Task requirements >>
Print the lines below word for word, beginning with the first and ending with the line that holds "Tischer was 20", and skip every picture.

--- START ---

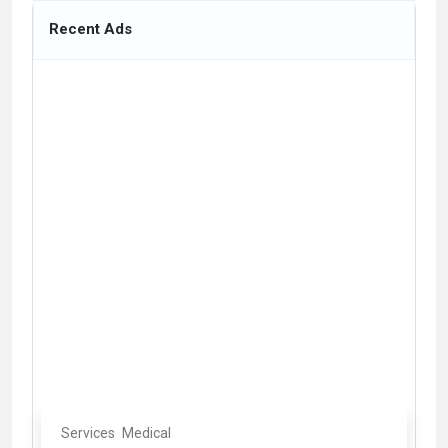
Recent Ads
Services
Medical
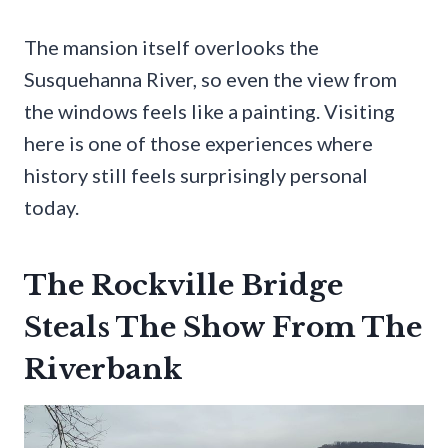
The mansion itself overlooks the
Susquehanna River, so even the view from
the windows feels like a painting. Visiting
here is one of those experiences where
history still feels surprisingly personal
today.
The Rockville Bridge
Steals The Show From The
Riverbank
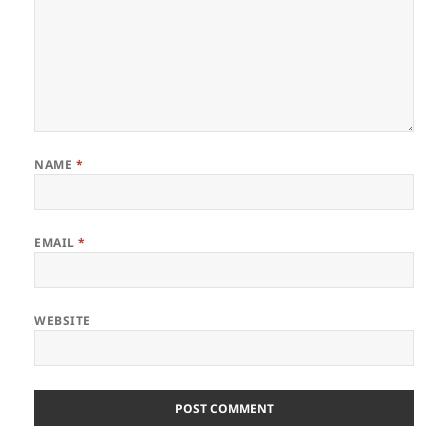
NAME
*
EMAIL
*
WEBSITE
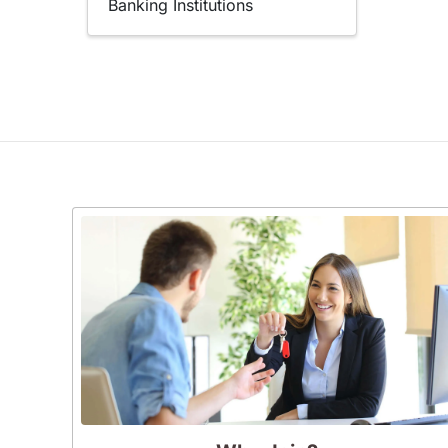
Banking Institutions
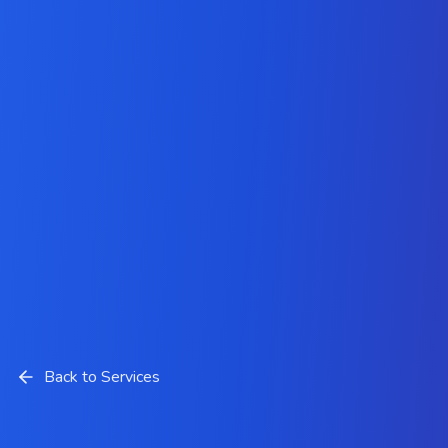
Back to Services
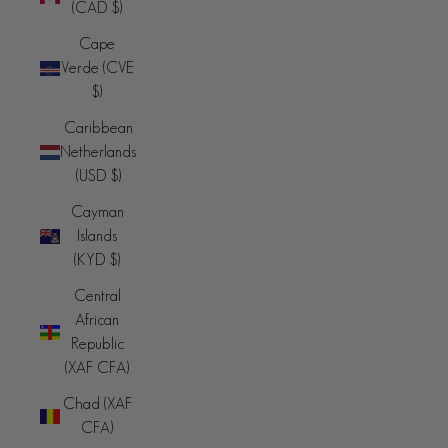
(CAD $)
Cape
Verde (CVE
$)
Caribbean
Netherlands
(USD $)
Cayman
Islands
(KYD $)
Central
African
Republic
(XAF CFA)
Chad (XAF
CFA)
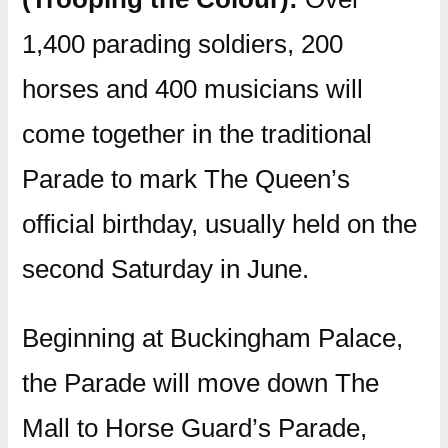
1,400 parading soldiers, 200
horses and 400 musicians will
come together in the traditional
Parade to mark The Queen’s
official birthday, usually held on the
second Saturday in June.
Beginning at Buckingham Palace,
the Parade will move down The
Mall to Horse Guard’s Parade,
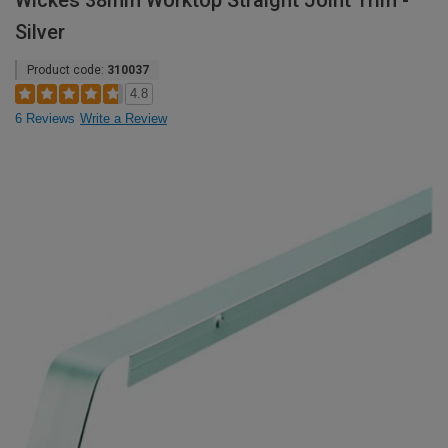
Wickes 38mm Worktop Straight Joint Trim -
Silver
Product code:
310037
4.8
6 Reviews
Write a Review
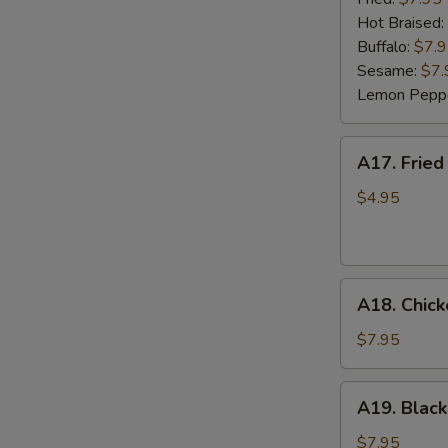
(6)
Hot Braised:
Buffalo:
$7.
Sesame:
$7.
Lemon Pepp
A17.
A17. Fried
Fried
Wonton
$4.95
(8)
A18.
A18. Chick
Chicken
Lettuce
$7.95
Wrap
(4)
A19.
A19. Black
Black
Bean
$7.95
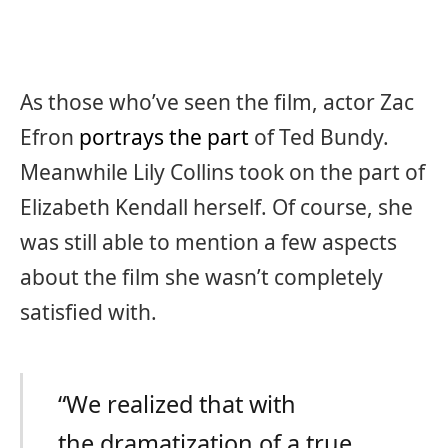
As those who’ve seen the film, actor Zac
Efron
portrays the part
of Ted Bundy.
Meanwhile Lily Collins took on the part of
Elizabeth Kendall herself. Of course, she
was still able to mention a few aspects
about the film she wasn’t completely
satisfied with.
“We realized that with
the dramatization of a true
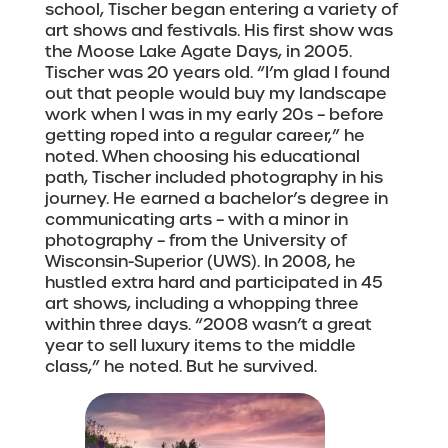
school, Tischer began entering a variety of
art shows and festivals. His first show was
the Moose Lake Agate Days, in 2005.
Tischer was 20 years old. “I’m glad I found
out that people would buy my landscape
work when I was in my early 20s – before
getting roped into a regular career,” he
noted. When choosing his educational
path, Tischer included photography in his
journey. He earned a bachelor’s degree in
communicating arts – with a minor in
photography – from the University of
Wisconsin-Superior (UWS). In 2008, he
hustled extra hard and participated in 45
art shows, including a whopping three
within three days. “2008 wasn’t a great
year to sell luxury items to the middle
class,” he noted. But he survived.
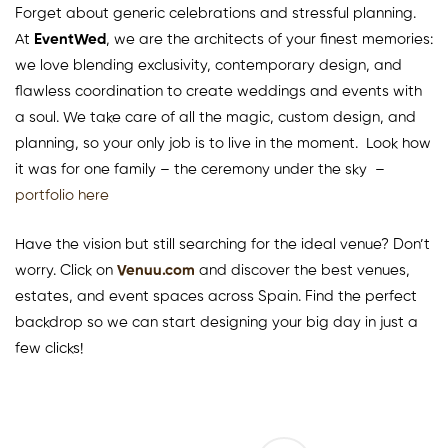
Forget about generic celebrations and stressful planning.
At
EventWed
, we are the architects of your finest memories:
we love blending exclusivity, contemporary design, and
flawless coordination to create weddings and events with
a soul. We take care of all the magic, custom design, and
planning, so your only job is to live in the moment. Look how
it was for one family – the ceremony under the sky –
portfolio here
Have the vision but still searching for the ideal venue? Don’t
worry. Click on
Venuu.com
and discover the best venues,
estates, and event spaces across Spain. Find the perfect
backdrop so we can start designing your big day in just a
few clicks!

--- END ---

Answer section >>
Recent Ads
Services
Medical
The mansion itself overlooks the
Susquehanna River, so even the view from
the windows feels like a painting. Visiting
here is one of those experiences where
history still feels surprisingly personal
today.
The Rockville Bridge
Steals The Show From The
Riverbank
NAME
*
EMAIL
*
WEBSITE
Banking Institutions
Back to Services
(CAD $)
Cape
Verde (CVE
$)
Caribbean
Netherlands
(USD $)
Cayman
Islands
(KYD $)
Central
African
Republic
(XAF CFA)
Chad (XAF
CFA)
1,400 parading soldiers, 200
horses and 400 musicians will
come together in the traditional
Parade to mark The Queen’s
official birthday, usually held on the
second Saturday in June.
Beginning at Buckingham Palace,
the Parade will move down The
Mall to Horse Guard’s Parade,
Wickes 38mm Worktop Straight Joint Trim -
Silver
Product code:
310037
4.8
6 Reviews
Write a Review
(6)
Hot Braised:
Buffalo:
$7.
Sesame:
$7.
Lemon Pepp
A17.
A17. Fried
Fried
Wonton
$4.95
(8)
A18.
A18. Chick
Chicken
Lettuce
$7.95
Wrap
(4)
A19.
A19. Black
Black
Bean
$7.95
As those who’ve seen the film, actor Zac
Efron
portrays the part
of Ted Bundy.
Meanwhile Lily Collins took on the part of
Elizabeth Kendall herself. Of course, she
was still able to mention a few aspects
about the film she wasn’t completely
satisfied with.
“We realized that with
the dramatization of a true
school, Tischer began entering a variety of
art shows and festivals. His first show was
the Moose Lake Agate Days, in 2005.
Tischer was 20 years old. “I’m glad I found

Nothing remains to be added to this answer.